Sunday, November 13, 2005

Bigger Than a Breadbox, Smaller than a Football Stadium

[Second in the "practicalities of scalable quantum computers" series. The first installment was Forty Bucks a Qubit. Third is How Many Qubits Can Dance on the Head of a Pin?]

After talking to various people, I'm raising the target price on my quantum computer to a hundred million dollars. The U.S. government clearly spends that much on cluster supercomputers, though I don't think that they reached that level in the heyday of vector machines. BlueGene, for example, built by IBM, has 131,072 processors (65536 dual-core), and there's no way you're going to build a system like that, counting packaging, power, memory, storage, and networking, for less than a grand a processor (all these prices are ignoring physical plant, including the building).

Let's talk about packaging, cooling, and housing a semiconductor-based quantum computer. Even though we're talking about manipulating individual quanta, the space, power, thermal, and helium budgets for this are large. Helium? Yeah, helium. Both superconducting qubits and quantum dot qubits are operated at millikelvin temperatures, and the way you get there is by using a dilution refrigerator.
A dilution refrigerator, or dil fridge, uses the different condensation characteristics of helium-3 and helium-4 to cool things down to millikelvin temperatures. See the web pages here, here, and here, and the excellent PDF of the Hitchhiker's Guide to the Dilution Refrigerator from Charlie Marcus' lab at Harvard. All of the dil fridges I have ever seen are from Oxford Instruments.

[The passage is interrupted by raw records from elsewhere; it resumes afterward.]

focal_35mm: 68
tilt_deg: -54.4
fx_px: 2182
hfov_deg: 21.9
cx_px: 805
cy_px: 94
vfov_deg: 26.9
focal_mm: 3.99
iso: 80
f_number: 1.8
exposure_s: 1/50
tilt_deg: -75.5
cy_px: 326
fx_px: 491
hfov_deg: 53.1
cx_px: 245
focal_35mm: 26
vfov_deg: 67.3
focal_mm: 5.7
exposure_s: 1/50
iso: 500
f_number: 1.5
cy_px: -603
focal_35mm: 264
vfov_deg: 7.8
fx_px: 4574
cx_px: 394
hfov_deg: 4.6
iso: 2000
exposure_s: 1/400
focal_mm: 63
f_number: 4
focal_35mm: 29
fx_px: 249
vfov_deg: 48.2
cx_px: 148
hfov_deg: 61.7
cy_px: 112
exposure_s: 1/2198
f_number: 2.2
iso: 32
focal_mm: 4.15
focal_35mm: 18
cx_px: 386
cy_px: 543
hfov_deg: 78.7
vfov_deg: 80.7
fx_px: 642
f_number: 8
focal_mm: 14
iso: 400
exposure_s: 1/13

Although there are a bunch of models, all the ones I've seen are almost two meters tall and a little under a meter in diameter, and you load your test sample in from the top on a long insert, so you need another two meters' clearance above (plus a small winch). A dil fridge is limited in theory to something like 7 millikelvin, and in practice to higher values depending on model. They can typically extract only a few hundred microwatts of heat from the device under test, which is limited to a few cubic centimeters. You're also going to need lots of clearance around the fridge, for operators, rack-mount equipment, and space to move equipment down the aisles. All this is by way of saying that you need quite a bit of space, power, and money for each setup. Let's call such a setup a "pod".

I'm considering the design of a quantum multicomputer, a set of quantum computing nodes interconnected via a quantum network. Let's start with one node per pod, and again set our target at a machine for factoring a 1,024-bit number. If we put, say, five application-level qubits per node, and add two levels of Steane [[7,1,3]] code, we've got 250 physical qubits per node, and 1,024 nodes in 1,024 pods. If each pod requires an area three meters square, we need an area about 100 meters by 100 meters for our total machine (bigger than a football field, smaller than a football stadium).

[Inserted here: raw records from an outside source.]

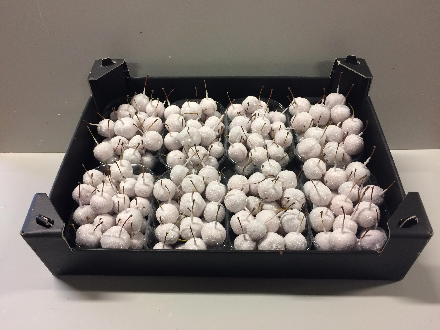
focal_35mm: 29
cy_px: 165
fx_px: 369
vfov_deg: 48.2
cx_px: 220
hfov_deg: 61.7
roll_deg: +0.7
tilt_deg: -32.6
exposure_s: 1/33
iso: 160
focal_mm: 4.15
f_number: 2.2
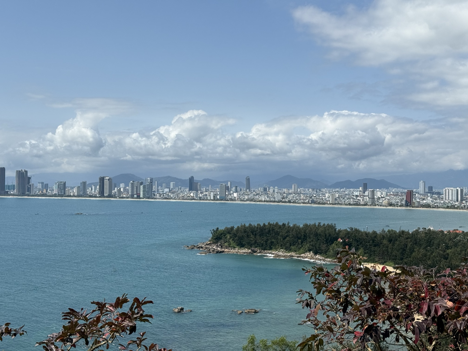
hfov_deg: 39.7
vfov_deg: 30.3
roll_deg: -0.9
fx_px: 649
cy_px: 176
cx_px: 234
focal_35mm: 48
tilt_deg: +1.9
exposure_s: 1/7874
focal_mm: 6.76
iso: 64
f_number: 1.78
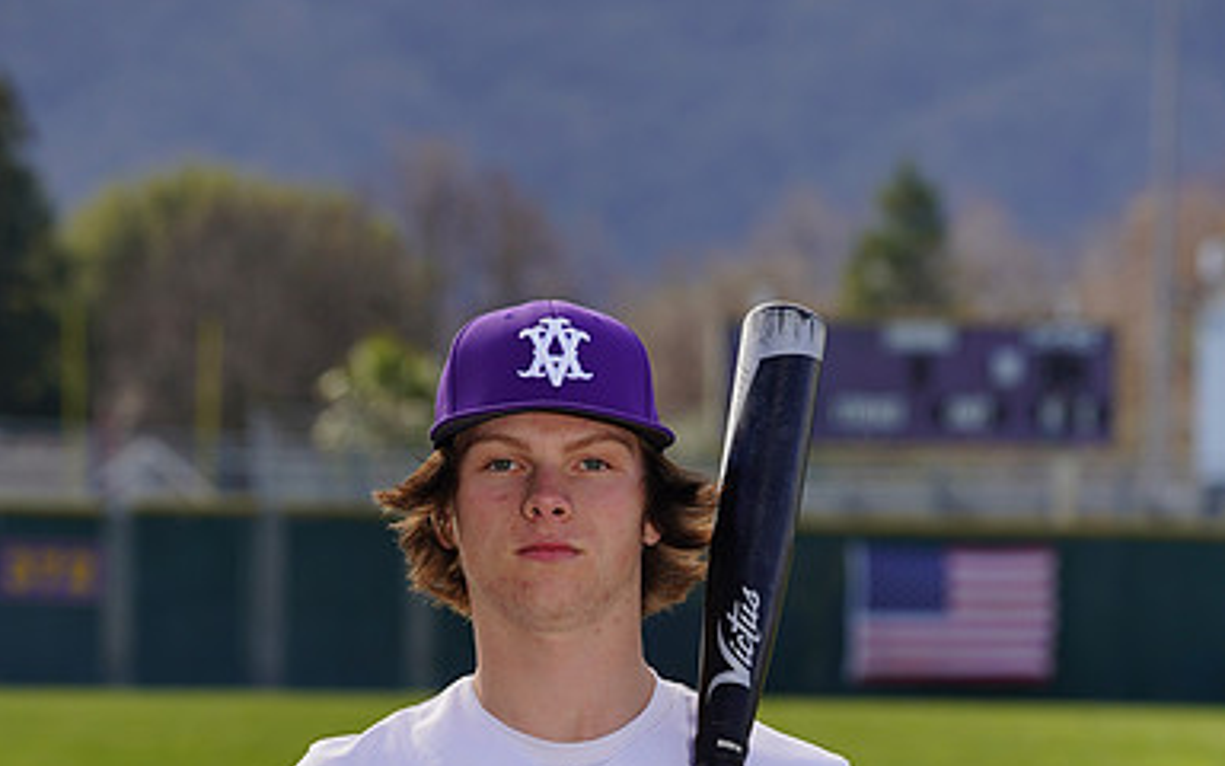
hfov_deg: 7.2
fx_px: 9715
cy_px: 894
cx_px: 614
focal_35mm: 291
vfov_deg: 4.5
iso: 100
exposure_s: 1/250
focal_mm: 189
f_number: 9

The thermal engineering is a serious problem. The electronics for each qubit currently fill a 19-inch rack, but a lot of that is measurement, not control, and of course in a production-engineered system we can increase the integration. It's still going to be a lot of equipmentfor 250 qubits, and worse, a lot more heat. It seems unlikely that our thermal budget will allow us to put the control electronics in the dil fridge (and some of it may not operate properly at such low temperatures, anyway). So, we're going to have to control it from outside. That means lots of signal lines - one per qubit for control, plus quite a few more (maybe as many as one per qubit) for measurement and various other things. Probably 4-500 microcoaxes that have to reach inside the fridge, each one carrying heat with it. Yow. Unless you substantially raise the extraction rate of the dil fridge, each line and measurement device is limited to about a microwatt - plus the heat that will leak through the fridge body itself. In the end it's almost certainly a multi-stage system, with parts running at room temperature, parts at liquid helium temps, and only the minimum necessary in the dil fridge itself.

Finally, we have to think about money again. We've just set a limit of about $100K per pod. I've never priced dil fridges, but I'd be surprised if they're cheaper than that (I wonder what kind of volume discount you get when you offer to buy a thousand dil fridges...), and we have a bunch of electronics and whatnot to pay for, in addition to the quantum computing device itself! We can do better on floor space and money if we can fit more than one node per pod, but doubling or quadrupling the number of coaxes and the heat budget is a daunting proposition on an already extremely aggressive engineering challenge.

It's not that I think this linear extrapolation from our current state is necessarily the way production systems will really be built (it's also worth noting that NMR, ion trap, optical lattice, and atom chip systems would require a completely different analysis). I'm trying to create a rough idea of the constraints we face and the problems that must be solved. One thing's for sure, though: when I found my quantum computing startup, world-class thermal and packaging engineers will be just as high on my shopping list as the actual quantum physicists.


At 1:03 PM, Blogger mr.wook said...

Hey, Great Blog...would you like to
link to -- oh, wait, this isn't really spam...

So, of the 400~500 uCoaxes per pod,
what sort advantages would optical
connectivity have? Less thermal radiation,
I'd efficient is the optical
transducer at the receiver?


At 1:31 PM, Blogger rdv said...

Probably not coincidentally, I was noodling the same thing after I posted this. At first glance, having an optical link between the inside and outside of the dil fridge seems like a great idea. I think some modems used to work that way, as a means of providing electrical isolation between the part connected to your computer and the part connected to the lightning rod, er, telephone line.

But if you think about it a little more, you realize that that, for example, if you tried to do the microwave line that controls the gate that way, you have to create a certain amount of current in the on-chip line that affects the qubit. If you do it direct via coax, you only have to put in that amount of current. If you do it by an optical connection, you're running the line like a solar cell -- for every photon you shine on the detector, some will generate desirable current that goes to the device, and some will just get absorbed, heating the device and accomplishing nothing. The efficiency is almost certainly going to be lower, meaning you'll wind up with a net higher amount of heat to extract. Not to mention the difficulty of driving a microwave-frequency signal through such an electron-photon-electron path.

So, for the driver lines, I think it's going to be a net lose. What about for output lines, such as the measurement of the qubit? Could you make those generate photons, so you don't have to have a heat-conducting coax? If I understand the readout mechanisms properly, this isn't possible, either. You're looking for very small changes in either current or voltage on a line or structure that is the measurement device, so you need a direct connection there, too.

So, take this with the usual disclaimer of I'm not a physicist and don't play one on tv blahblahblah, but my guess is that it won't work. Too bad.

Now if only we could find an electrical conductor that doesn't conduct heat :-).